Published 16/08/2016

Sam Neill
Sam Neill

Jurassic Park actor Sam Neill has caused controversy by labelling the Australian city of Sydney a "pointless place".

Sam Neill has divided opinion by labelling the Australian city of Sydney a "pointless place".

The 68-year-old Jurassic Park actor was born in Northern Ireland but moved to New Zealand when he was a child. He then relocated to Sydney in the 1970s, and claims his former hometown has lost much of the vibrancy that made it such a unique place to live.

“I’m grumpy because Sydney used to be such a vibrant and exciting place in the late ’70s and early ’80s,” Neill said at an event to announce the annual Tropfest short film festival's new venue in Parramatta, western Sydney, on Monday (15Aug16).

"There was an extraordinary culture but the vibrancy has been sucked out of the place."

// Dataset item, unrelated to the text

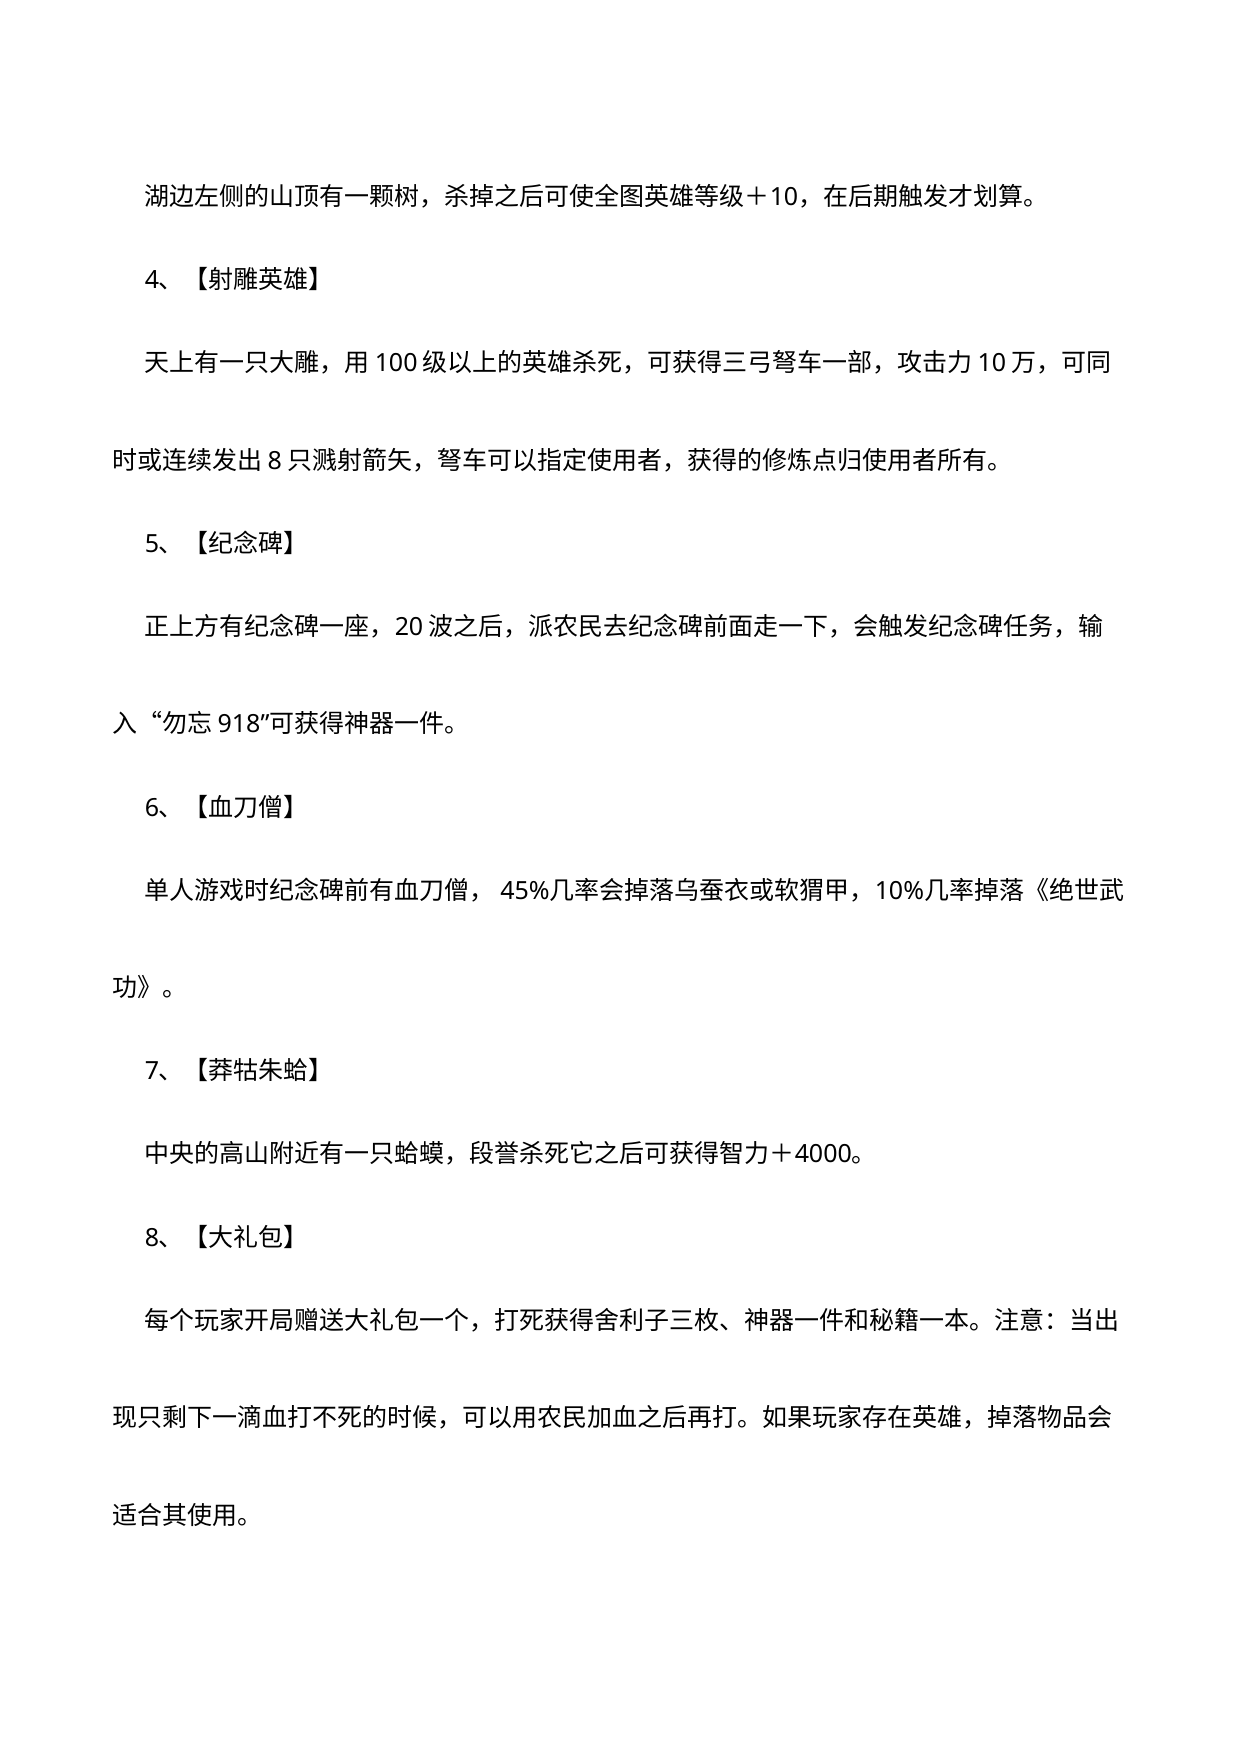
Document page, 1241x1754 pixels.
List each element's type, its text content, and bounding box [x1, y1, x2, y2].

Neill cited the city's lockout laws, which were introduced in 2014 by the New South Wales government in a bid to make the city safer after several fatal assaults fuelled by alcohol, as one of the main reasons for Sydney's atmospheric decline. The rules mean that bars in the main city and late night area Kings Cross have been forced to stop allowing entry after 1.30am and stop serving drinks after 3am.

"I particularly lament the lockout, which has taken the guts out of the nightlife of Sydney - and Sydney without nightlife is a pointless place,” Neill, who is believed to own a property in Sydney, continued.

"Kings Cross is one of the saddest places I have ever been to. Every city needs a Kings Cross. London needs a Soho and Sydney needs Kings Cross."

Clearly in the mood to court controversy on Monday, Neill also broached another controversial subject when he discussed the government's decision to ban greyhound racing from 2017 following an inquiry which found that 68,000 dogs had been killed over the past 12 years for being too slow or uncompetitive.

"Shutting down the dogs is a crime, it’s a valuable part of working-class culture,” Neill insisted. "Instead of cleaning up the dogs they’re killing the dogs. How many thousands of dogs will be destroyed and livelihoods lost? It’s regrettable and I’m grumpy about that."

Neill's comments made front pages of many Australian publications on Tuesday morning (16Aug16), with many disagreeing with his views.